4. We now face "an entire generation fluent only in a linguistic collage known as 'Algerian'", which is "useless." "Diplomats coming to Algeria after serving elsewhere in the region are amazed that Algerians rarely finish a sentence in the same language they started it in."

The idea that Darja is "useless" I already addressed above: how can the primary language you need for everyday life almost everywhere in the country be dismissed as "useless"! Darja itself, in general, is not a particularly mixed language: it's a coherent Arabic dialect with an unusual number of words taken from French, but with its grammar essentially unchanged from the dialect of Arabic already spoken in Algeria before the French arrived. If it's a "linguistic collage", what are we to say of English, more than half of whose vocabulary derives from French or Latin?

However, there are some parts of Algeria - mainly Algiers and its surroundings - where many people commonly practise code-switching and code-mixing, ie the incorporation of whole phrases and sentences from French into a conversation whose main language is Darja.
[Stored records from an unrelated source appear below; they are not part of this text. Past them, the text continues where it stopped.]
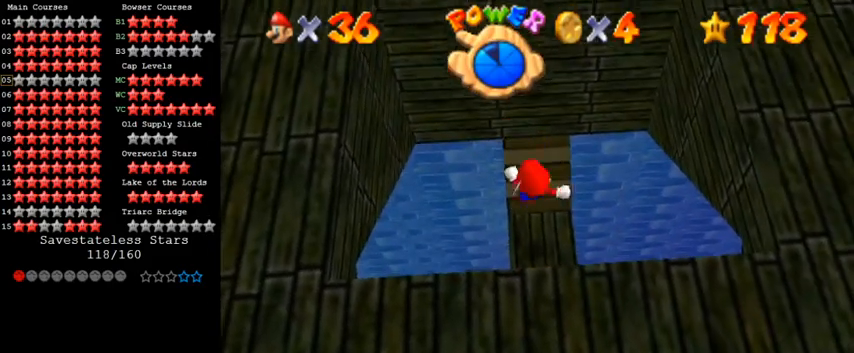
Gameplay with keyboard; each line is a JSON object with the keys held at the frame after it. "events" lists presses ("down") and releases ("up") of "a", "c", "ctrl", "d", "down", "left", "return", "right", "s", "shift", "up", "w", "x" and "y" between this image and that frame as [ms after this image, input, new state], when the widget could be followed in between. No other keys are recorded. Mouse input is not recorded.
{"keys": [], "events": [[267, "right", "down"], [467, "right", "up"]]}
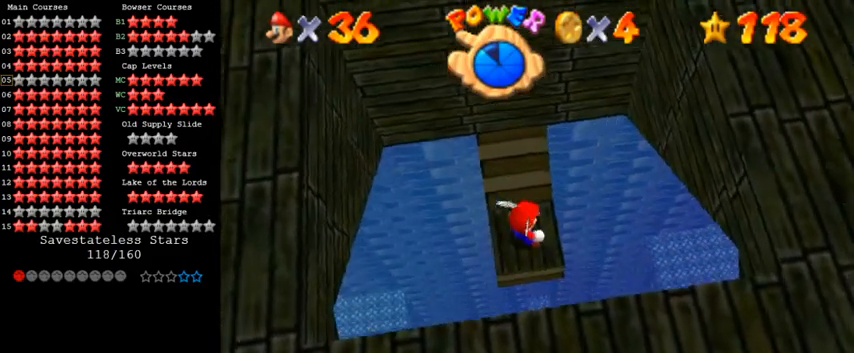
{"keys": [], "events": [[67, "shift", "down"], [100, "ctrl", "down"], [200, "ctrl", "up"], [233, "shift", "up"]]}
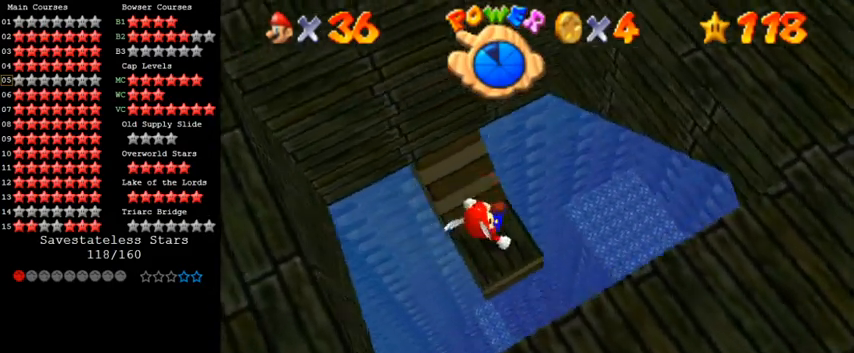
{"keys": [], "events": [[67, "shift", "down"], [167, "shift", "up"], [267, "up", "down"], [300, "left", "down"], [367, "left", "up"], [400, "up", "up"]]}
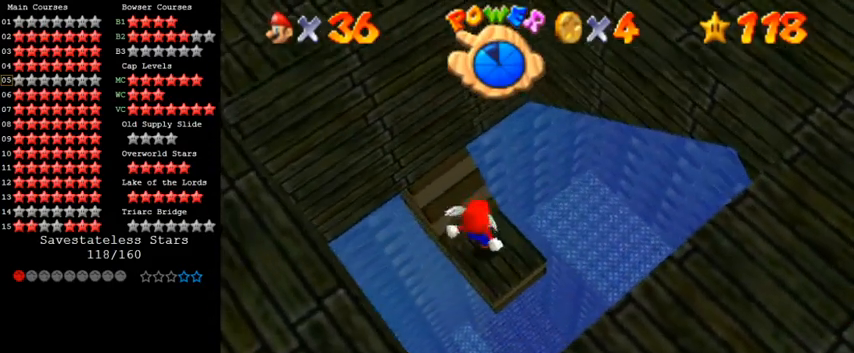
{"keys": ["ctrl", "left", "shift", "up"], "events": [[167, "shift", "down"], [200, "left", "down"], [200, "up", "down"], [367, "ctrl", "down"]]}
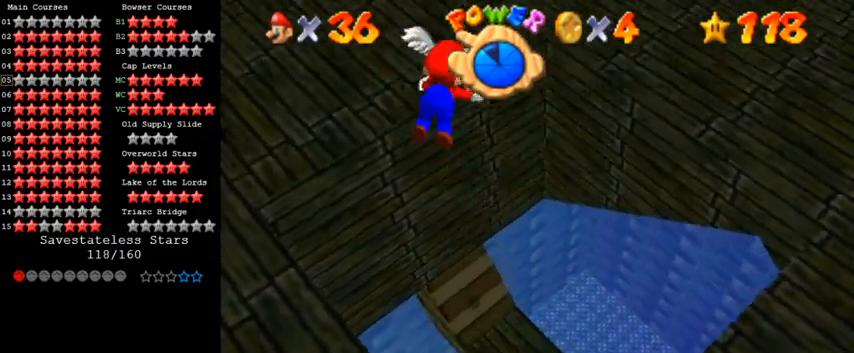
{"keys": ["a", "left", "up"], "events": [[133, "ctrl", "up"], [133, "shift", "up"], [267, "a", "down"], [367, "a", "up"], [433, "a", "down"]]}
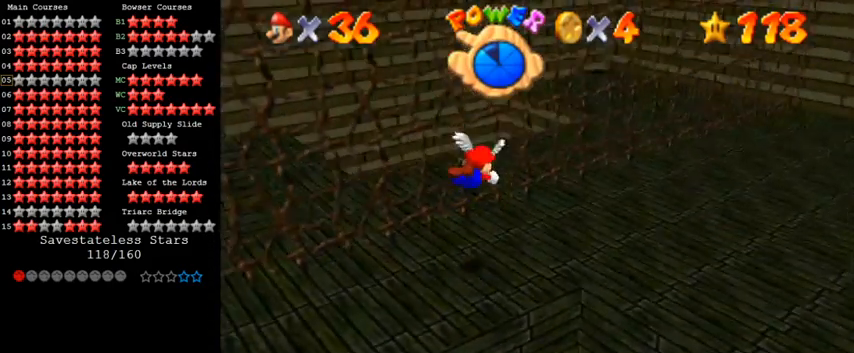
{"keys": ["down"], "events": [[33, "up", "up"], [67, "a", "up"], [167, "down", "down"], [200, "left", "up"], [300, "shift", "down"], [400, "a", "down"], [467, "a", "up"], [500, "shift", "up"]]}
I personally find this practice irritating, and inconsiderate when directed towards strangers: you can usually take it for granted that another Algerian will be fluent in Darja, but many Algerians speak French haltingly or not at all, and peppering your speech with French phrases tends to make them feel unwelcome. But it's certainly not "useless" from an educational perspective; to the contrary, it causes Algerois who would otherwise have little occasion to use French to maintain a fairly high level of conversational fluency in it, and keeps them in practice. Nor is it "useless" from a practical perspective: being able to comprehend this mix is a fairly essential skill in Algiers, as important in commercial contexts as in social encounters. And, in my experience, the most persistent language-mixers aren't the uneducated at all: they're the ones who speak the best French, and either find it easier to express some thoughts in French or want to make very sure you don't take them for country bumpkins. It's also worth emphasising that code-switching isn't some kind of uniquely Algerian pathology: it happens in almost every genuinely bilingual society, all over the world.

5. English is the way out of this mess: "We hear at all levels that this problem has led to a tremendous appetite for English -- a neutral, global language unburdened by Algerian history -- as the best way forward... As the director of cooperation at the Ministry of Higher Education recently told us, Algeria 'needs a Marshall Plan for the English language.'"

Algeria emphatically does need more graduates fluent in English (and I'm glad to say this is slowly happening - check out E-DZ); given the current dominance of English in global research and business, this is a far higher priority than increasing fluency in French. But that's yet another challenge for the educational system, not a solution for its ills. Algeria has far more fluent French- and Arabic-speakers to draw on than English speakers, yet it still ends up with high school graduates who can't write a letter in any language without numerous mistakes. If English teaching is expanded without otherwise reforming the educational system, then all that Algeria will get is more "trilingual illiterates".